(Source material)
--------------------------------

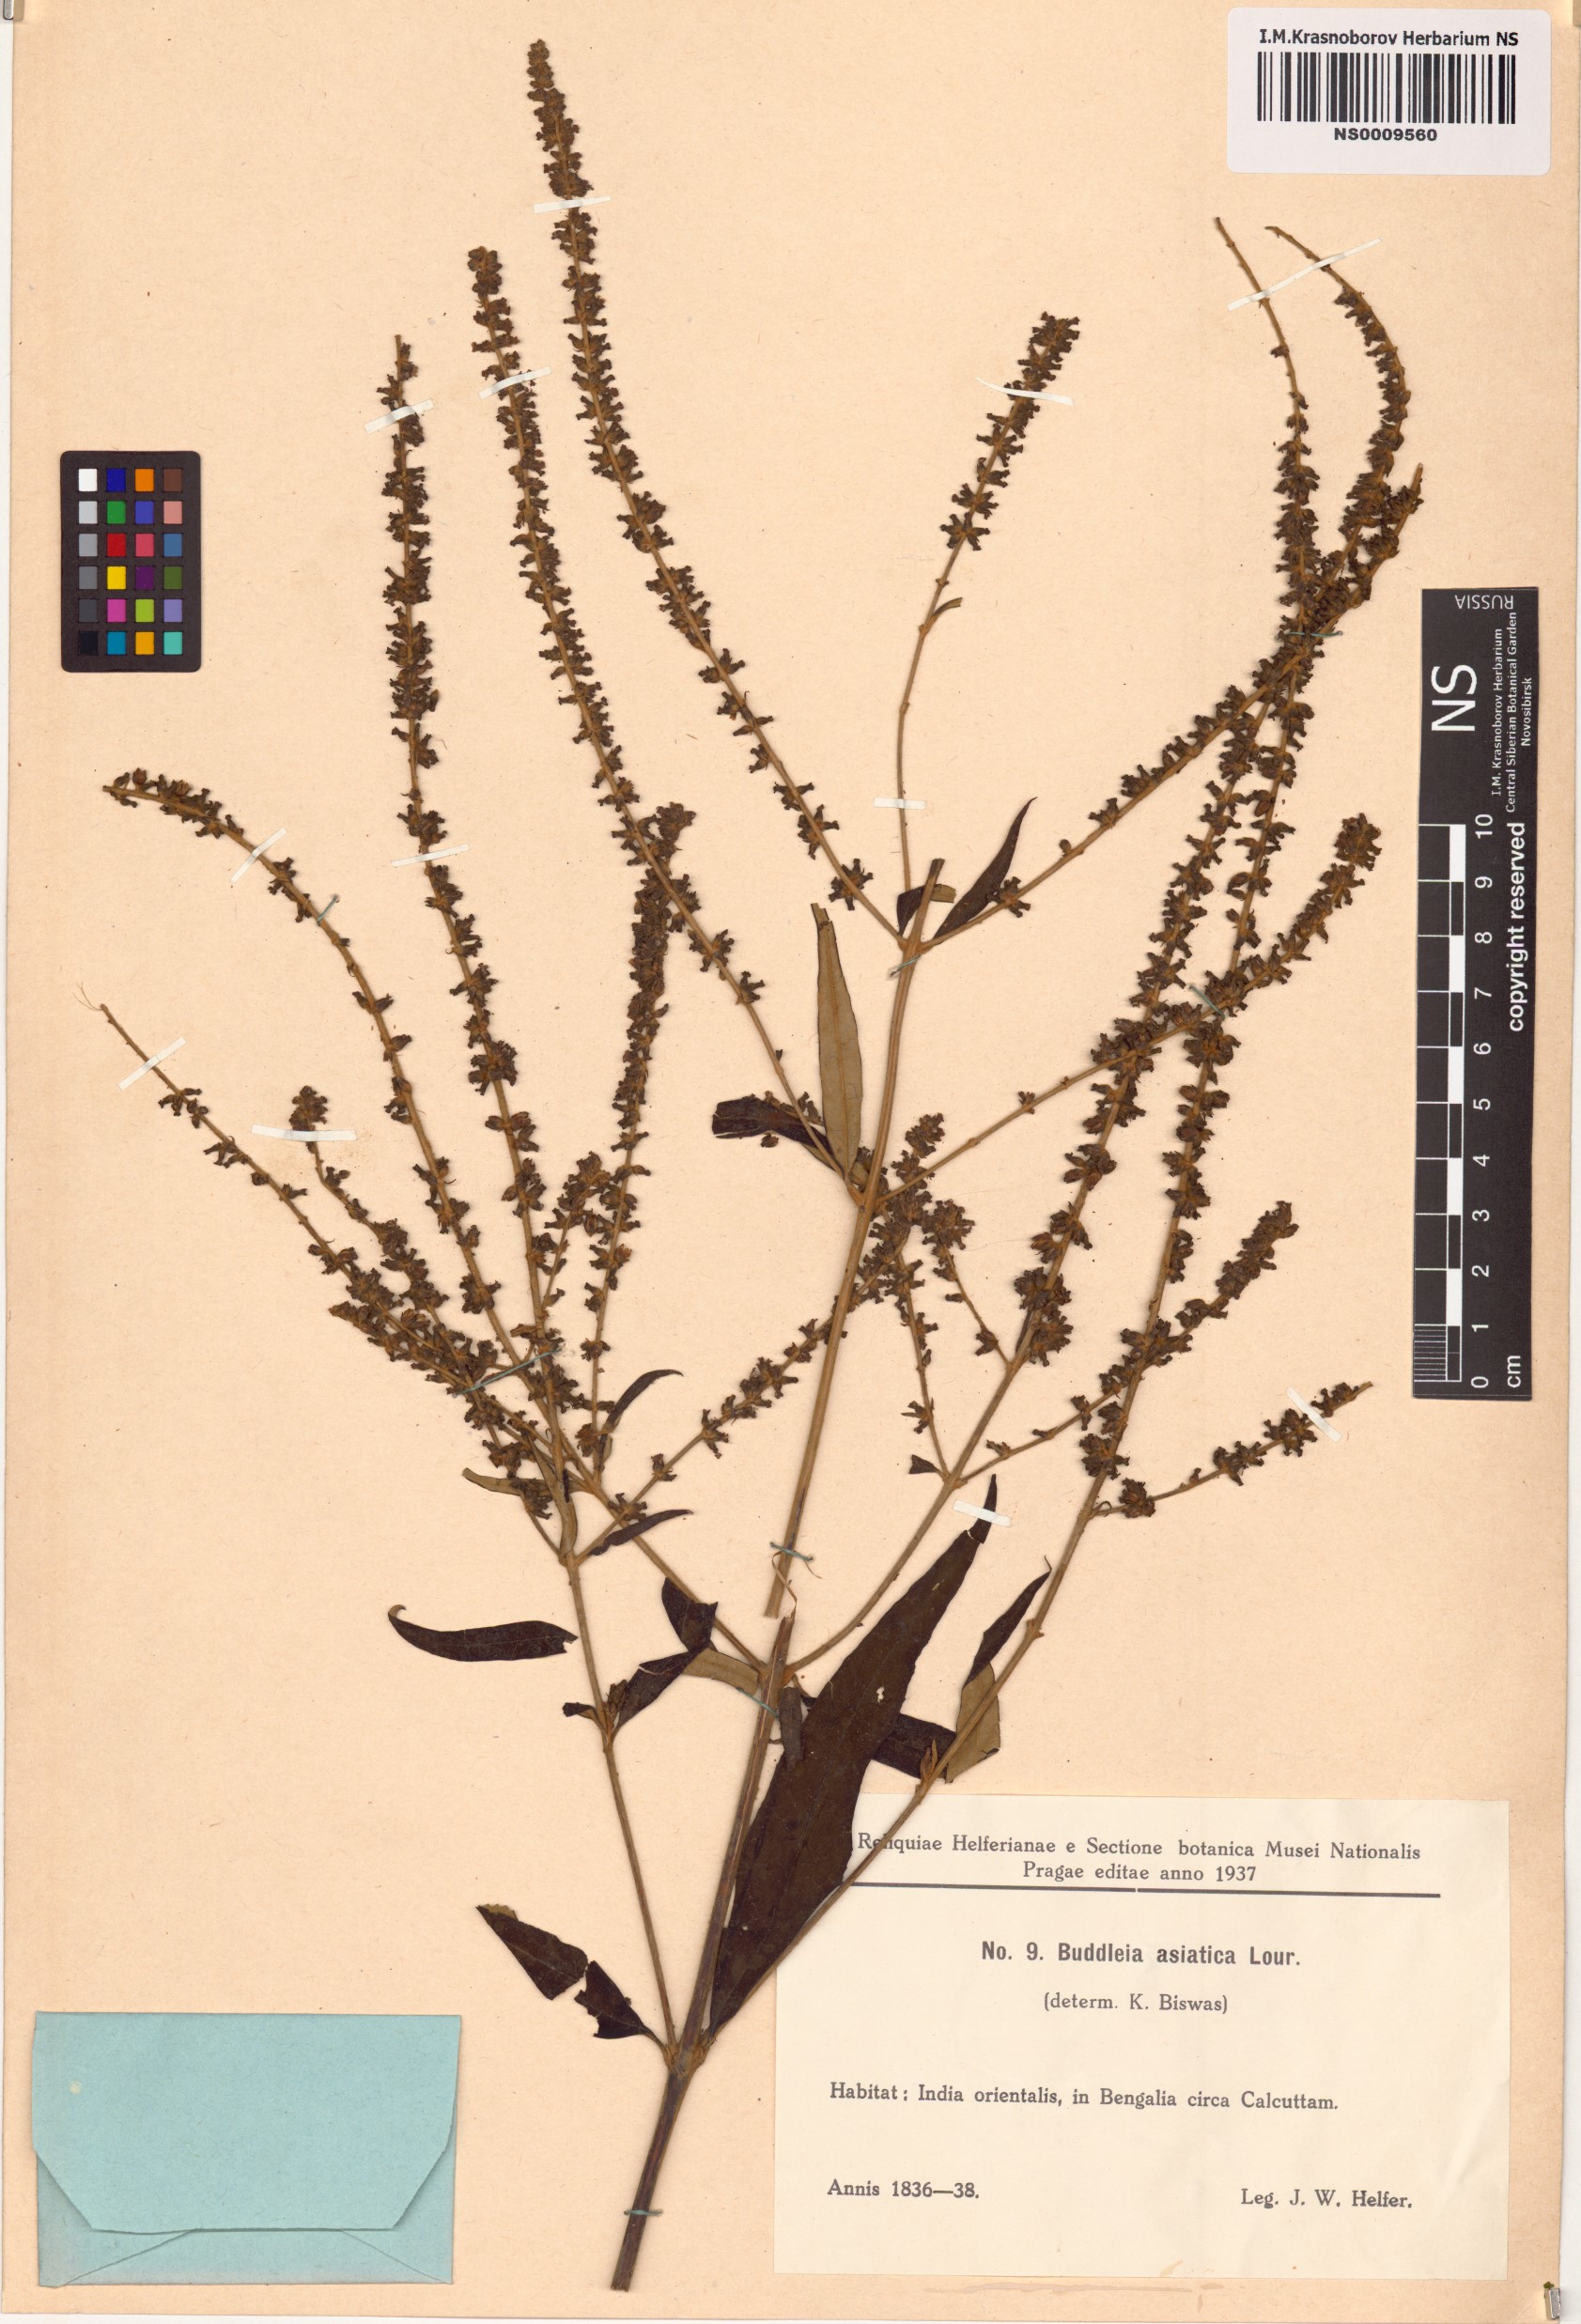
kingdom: Plantae
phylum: Tracheophyta
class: Magnoliopsida
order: Lamiales
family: Scrophulariaceae
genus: Buddleja
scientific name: Buddleja asiatica
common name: Dog tail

--------------------------------

(Short problem) Please give back every text line of the material above word for word, leaving out the picture.

(Solution for this problem)
kingdom: Plantae
phylum: Tracheophyta
class: Magnoliopsida
order: Lamiales
family: Scrophulariaceae
genus: Buddleja
scientific name: Buddleja asiatica
common name: Dog tail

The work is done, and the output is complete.